▶ [Task description] All the data must be output exactly as given.

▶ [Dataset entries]
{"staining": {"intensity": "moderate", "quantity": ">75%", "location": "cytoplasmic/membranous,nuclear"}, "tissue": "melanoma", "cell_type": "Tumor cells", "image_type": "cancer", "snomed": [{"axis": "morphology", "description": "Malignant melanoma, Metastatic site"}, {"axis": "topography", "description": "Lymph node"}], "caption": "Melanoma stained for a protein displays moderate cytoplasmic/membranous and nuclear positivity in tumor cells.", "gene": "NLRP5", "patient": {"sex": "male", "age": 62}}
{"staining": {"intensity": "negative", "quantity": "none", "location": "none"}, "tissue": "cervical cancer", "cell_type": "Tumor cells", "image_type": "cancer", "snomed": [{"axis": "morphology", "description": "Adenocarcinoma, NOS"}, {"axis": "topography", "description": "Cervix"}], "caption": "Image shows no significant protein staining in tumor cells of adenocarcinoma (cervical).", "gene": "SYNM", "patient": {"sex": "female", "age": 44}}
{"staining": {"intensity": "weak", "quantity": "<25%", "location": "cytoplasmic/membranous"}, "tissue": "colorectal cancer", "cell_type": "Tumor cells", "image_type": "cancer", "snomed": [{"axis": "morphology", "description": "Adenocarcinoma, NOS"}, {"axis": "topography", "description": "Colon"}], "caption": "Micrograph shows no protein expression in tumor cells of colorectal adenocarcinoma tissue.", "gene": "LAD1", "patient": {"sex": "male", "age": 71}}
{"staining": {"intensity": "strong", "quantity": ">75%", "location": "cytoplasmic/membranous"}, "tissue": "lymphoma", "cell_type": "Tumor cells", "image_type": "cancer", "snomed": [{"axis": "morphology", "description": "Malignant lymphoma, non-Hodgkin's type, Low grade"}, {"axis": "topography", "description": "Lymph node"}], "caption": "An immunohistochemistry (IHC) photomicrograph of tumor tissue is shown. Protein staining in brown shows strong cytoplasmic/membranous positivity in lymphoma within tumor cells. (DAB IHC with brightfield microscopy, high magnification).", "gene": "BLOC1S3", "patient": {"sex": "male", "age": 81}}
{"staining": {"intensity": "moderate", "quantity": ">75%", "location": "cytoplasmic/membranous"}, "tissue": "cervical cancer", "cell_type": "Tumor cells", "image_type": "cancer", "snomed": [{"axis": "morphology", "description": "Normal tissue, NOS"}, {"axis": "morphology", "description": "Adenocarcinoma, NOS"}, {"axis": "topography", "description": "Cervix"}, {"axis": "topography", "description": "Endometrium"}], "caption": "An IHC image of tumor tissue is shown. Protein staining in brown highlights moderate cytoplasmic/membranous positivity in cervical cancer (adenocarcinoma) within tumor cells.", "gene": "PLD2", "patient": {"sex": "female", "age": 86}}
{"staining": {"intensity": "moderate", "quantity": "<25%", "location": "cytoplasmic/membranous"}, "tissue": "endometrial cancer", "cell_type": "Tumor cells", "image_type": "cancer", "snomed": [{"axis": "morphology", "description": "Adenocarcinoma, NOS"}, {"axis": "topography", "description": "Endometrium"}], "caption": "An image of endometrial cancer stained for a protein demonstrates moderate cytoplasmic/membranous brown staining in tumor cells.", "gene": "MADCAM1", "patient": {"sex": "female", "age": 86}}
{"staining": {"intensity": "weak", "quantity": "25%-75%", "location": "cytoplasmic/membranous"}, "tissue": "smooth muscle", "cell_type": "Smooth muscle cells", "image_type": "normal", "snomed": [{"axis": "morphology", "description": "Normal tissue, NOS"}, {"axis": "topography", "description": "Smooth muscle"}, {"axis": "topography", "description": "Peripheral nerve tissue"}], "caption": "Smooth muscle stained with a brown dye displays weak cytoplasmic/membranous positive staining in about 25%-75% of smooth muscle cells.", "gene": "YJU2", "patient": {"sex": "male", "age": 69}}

▶ [Answer to the problem]
{"staining": {"intensity": "moderate", "quantity": ">75%", "location": "cytoplasmic/membranous,nuclear"}, "tissue": "melanoma", "cell_type": "Tumor cells", "image_type": "cancer", "snomed": [{"axis": "morphology", "description": "Malignant melanoma, Metastatic site"}, {"axis": "topography", "description": "Lymph node"}], "caption": "Melanoma stained for a protein displays moderate cytoplasmic/membranous and nuclear positivity in tumor cells.", "gene": "NLRP5", "patient": {"sex": "male", "age": 62}}
{"staining": {"intensity": "negative", "quantity": "none", "location": "none"}, "tissue": "cervical cancer", "cell_type": "Tumor cells", "image_type": "cancer", "snomed": [{"axis": "morphology", "description": "Adenocarcinoma, NOS"}, {"axis": "topography", "description": "Cervix"}], "caption": "Image shows no significant protein staining in tumor cells of adenocarcinoma (cervical).", "gene": "SYNM", "patient": {"sex": "female", "age": 44}}
{"staining": {"intensity": "weak", "quantity": "<25%", "location": "cytoplasmic/membranous"}, "tissue": "colorectal cancer", "cell_type": "Tumor cells", "image_type": "cancer", "snomed": [{"axis": "morphology", "description": "Adenocarcinoma, NOS"}, {"axis": "topography", "description": "Colon"}], "caption": "Micrograph shows no protein expression in tumor cells of colorectal adenocarcinoma tissue.", "gene": "LAD1", "patient": {"sex": "male", "age": 71}}
{"staining": {"intensity": "strong", "quantity": ">75%", "location": "cytoplasmic/membranous"}, "tissue": "lymphoma", "cell_type": "Tumor cells", "image_type": "cancer", "snomed": [{"axis": "morphology", "description": "Malignant lymphoma, non-Hodgkin's type, Low grade"}, {"axis": "topography", "description": "Lymph node"}], "caption": "An immunohistochemistry (IHC) photomicrograph of tumor tissue is shown. Protein staining in brown shows strong cytoplasmic/membranous positivity in lymphoma within tumor cells. (DAB IHC with brightfield microscopy, high magnification).", "gene": "BLOC1S3", "patient": {"sex": "male", "age": 81}}
{"staining": {"intensity": "moderate", "quantity": ">75%", "location": "cytoplasmic/membranous"}, "tissue": "cervical cancer", "cell_type": "Tumor cells", "image_type": "cancer", "snomed": [{"axis": "morphology", "description": "Normal tissue, NOS"}, {"axis": "morphology", "description": "Adenocarcinoma, NOS"}, {"axis": "topography", "description": "Cervix"}, {"axis": "topography", "description": "Endometrium"}], "caption": "An IHC image of tumor tissue is shown. Protein staining in brown highlights moderate cytoplasmic/membranous positivity in cervical cancer (adenocarcinoma) within tumor cells.", "gene": "PLD2", "patient": {"sex": "female", "age": 86}}
{"staining": {"intensity": "moderate", "quantity": "<25%", "location": "cytoplasmic/membranous"}, "tissue": "endometrial cancer", "cell_type": "Tumor cells", "image_type": "cancer", "snomed": [{"axis": "morphology", "description": "Adenocarcinoma, NOS"}, {"axis": "topography", "description": "Endometrium"}], "caption": "An image of endometrial cancer stained for a protein demonstrates moderate cytoplasmic/membranous brown staining in tumor cells.", "gene": "MADCAM1", "patient": {"sex": "female", "age": 86}}
{"staining": {"intensity": "weak", "quantity": "25%-75%", "location": "cytoplasmic/membranous"}, "tissue": "smooth muscle", "cell_type": "Smooth muscle cells", "image_type": "normal", "snomed": [{"axis": "morphology", "description": "Normal tissue, NOS"}, {"axis": "topography", "description": "Smooth muscle"}, {"axis": "topography", "description": "Peripheral nerve tissue"}], "caption": "Smooth muscle stained with a brown dye displays weak cytoplasmic/membranous positive staining in about 25%-75% of smooth muscle cells.", "gene": "YJU2", "patient": {"sex": "male", "age": 69}}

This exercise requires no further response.